25 Febrero de 2019 - 07:19
La crisis que vive la República de Venezuela es lacerante. El precio que se paga por el sostenimiento de un sistema político cruel y desvencijado es altísimo. El hambre –las estimaciones indican que su población perdió un promedio de 11 kilos de peso corporal-, el salario mínimo promedio es de 19.000 bolívares y el kilo de tomates cuesta 20.000, la falta de medicamentos y un 85% de la población bajo la línea de pobreza, son apenas apostillas dolorosas de una degradación que, por suerte, parece cercana a su fin.
Por otro lado, está un gobierno aferrado al poder y sus prebendas con uñas y dientes, cada vez más solo, cada vez más aislado, y por supuesto, cada vez más violento y enceguecido.
Afortunadamente, la oposición –que no es ya gente que piensa distinto, sino un entero pueblo hambreado y castigado- no ha recurrido a la violencia: no hay guerrillas, no hay atentados a las autoridades, reclaman pacíficamente y se bancan las balas y los golpes, las cárceles y toda una serie de atrocidades que, seguramente, conoceremos en detalle cuando la dictadura caiga.
Pero aquí en nuestro país aturde el silencio o la defensa que de esa crueldad hace un amplio espectro de la dirigencia política. ¿La CGT, por ejemplo, no piensa pronunciarse por lo que sufren los trabajadores venezolanos? ¿Los organismos de Derechos Humanos no tienen nada que decir sobre el rechazo a la ayuda humanitaria a los desesperados? ¿Tampoco sobre la cárcel a los opositores?
La pregunta suele surgir en charlas, en mesas de café, en reuniones familiares: ¿íbamos hacia eso? La respuesta es difícil de arriesgar. Vale preguntarse si habría tolerado esta sociedad semejantes niveles de represión, de violencia, de bandas armadas apropiándose de las calles e impartiendo “justicia revolucionaria” a mansalva.
Más crucial aún: ¿estaba el sistema político imperante dispuesto a llegar a ello? Ese es el problema. A juzgar por los dichos de personajes como Moreno, D'Elía y el ala dura del kirchnerismo, no quedan dudas.
Cuando se escuchan ciertas “autocríticas”, curiosamente, lo que sostienen es que fueron demasiado blandos. Les faltó “madurez”, en sentido del impresentable déspota caraqueño. Todo indica que, si no fuimos Venezuela, en un regreso, en una segunda parte de la década ganada, podremos serlo.

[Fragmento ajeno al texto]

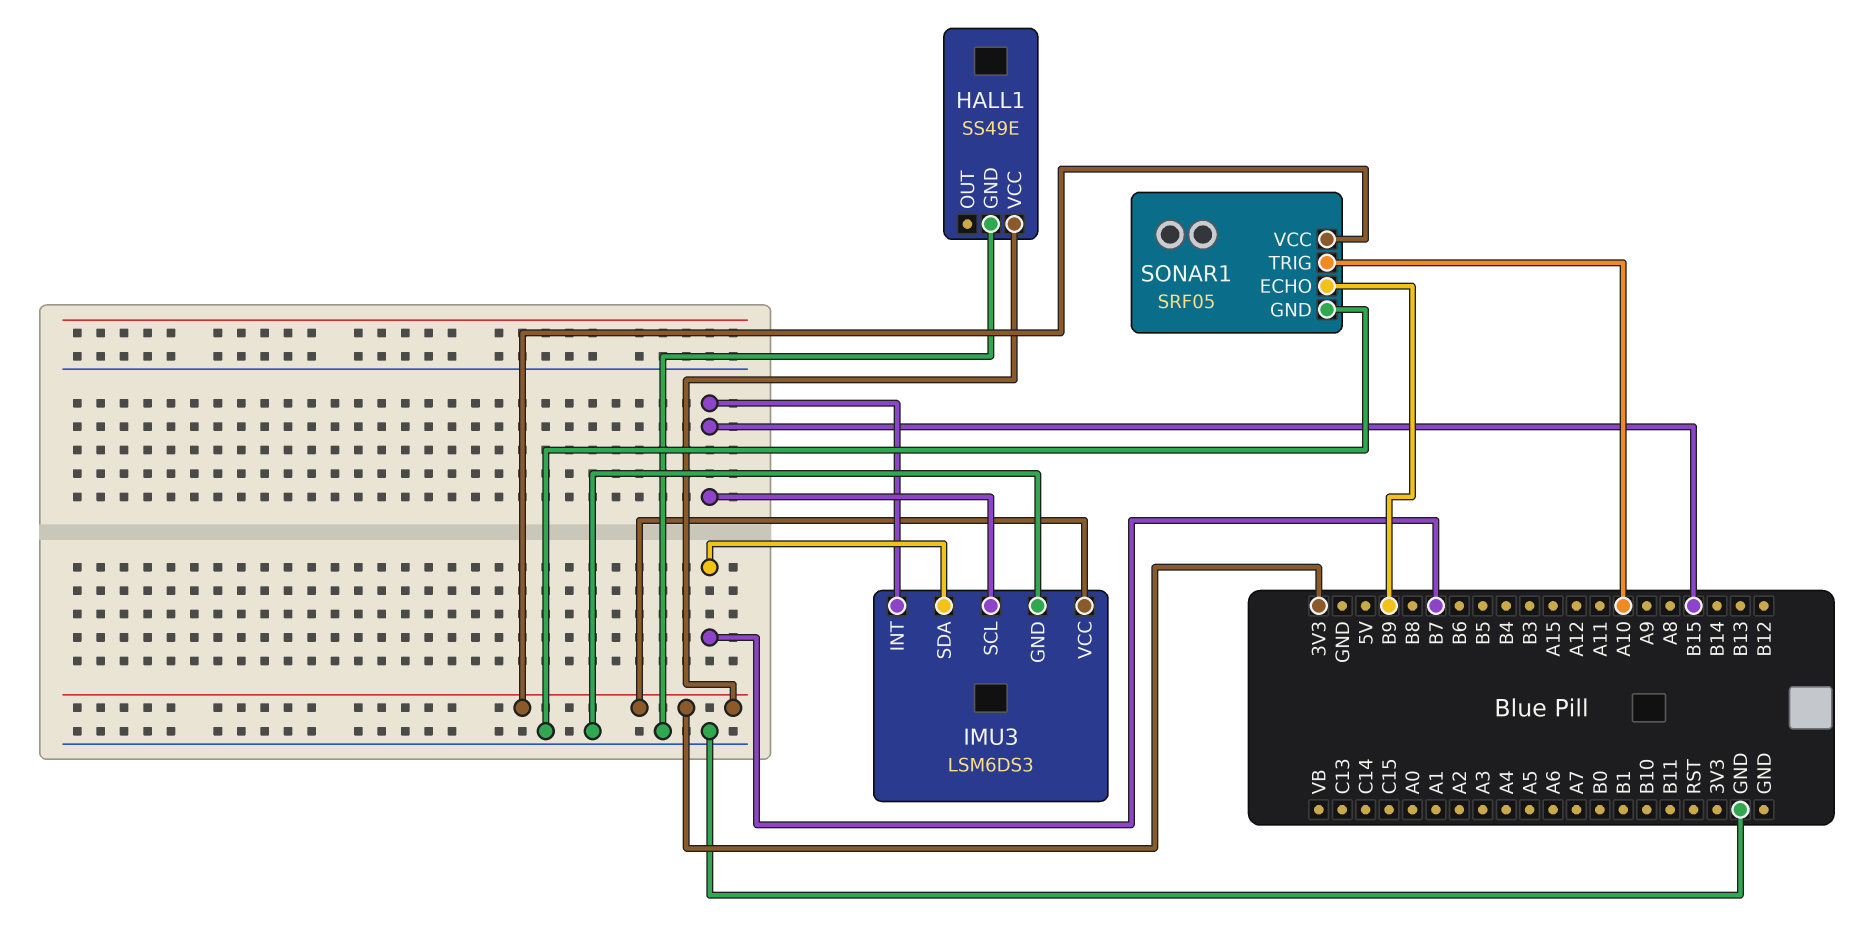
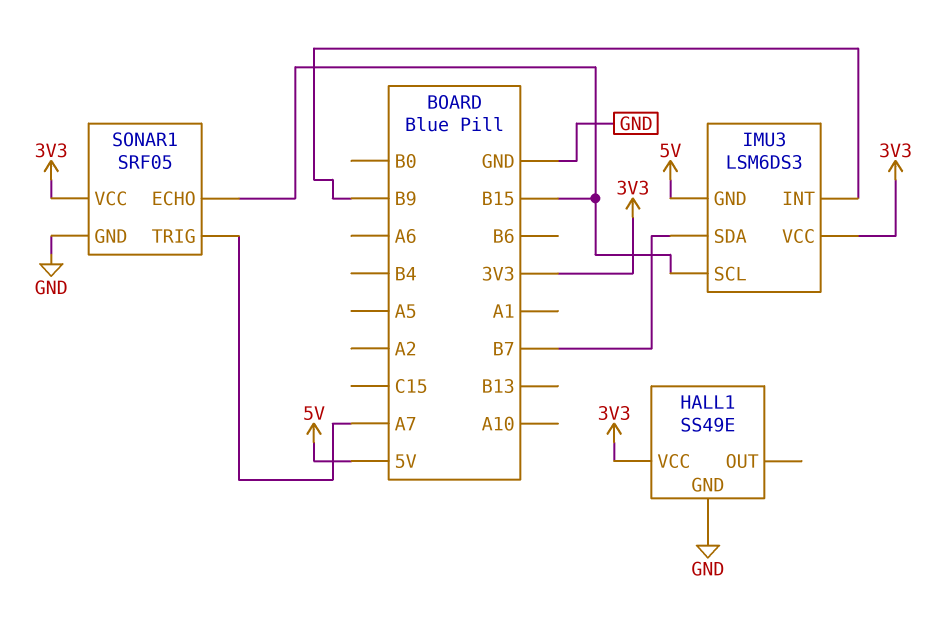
IMU3 pin GND: GND -> 5V
IMU3 pin INT: B15 -> B9
SONAR1 pin ECHO: B9 -> B15
SONAR1 pin TRIG: A10 -> A7

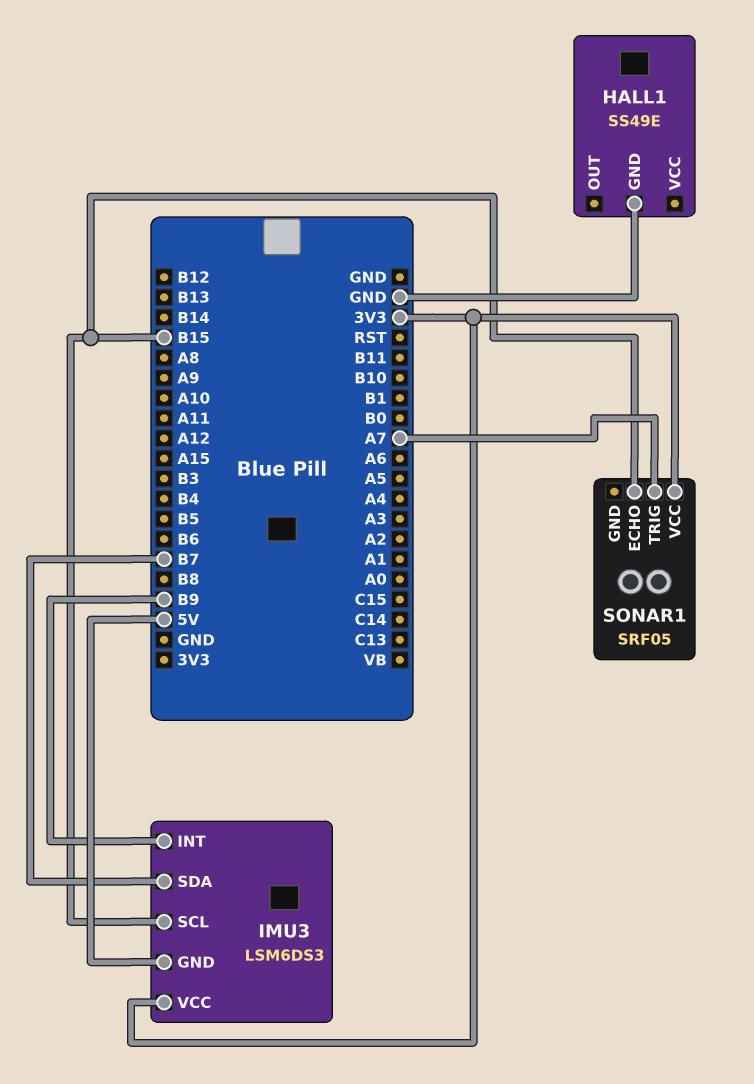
HALL1 pin VCC: 3V3 -> none
SONAR1 pin GND: GND -> none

La propia Cristina, en su exposición en la contracumbre del G20, lo dejó en claro: reforma constitucional, encuadramiento de movimientos sociales y medios de comunicación, en síntesis, la construcción de un Estado fascista hasta en su marco jurídico.
Encima, sus adláteres prometen cárceles y sufrimiento para los que no piensen igual. Parece que si ganan harán tronar el escarmiento.
¿Podríamos haber sido Venezuela? El problema es que aún podemos serlo.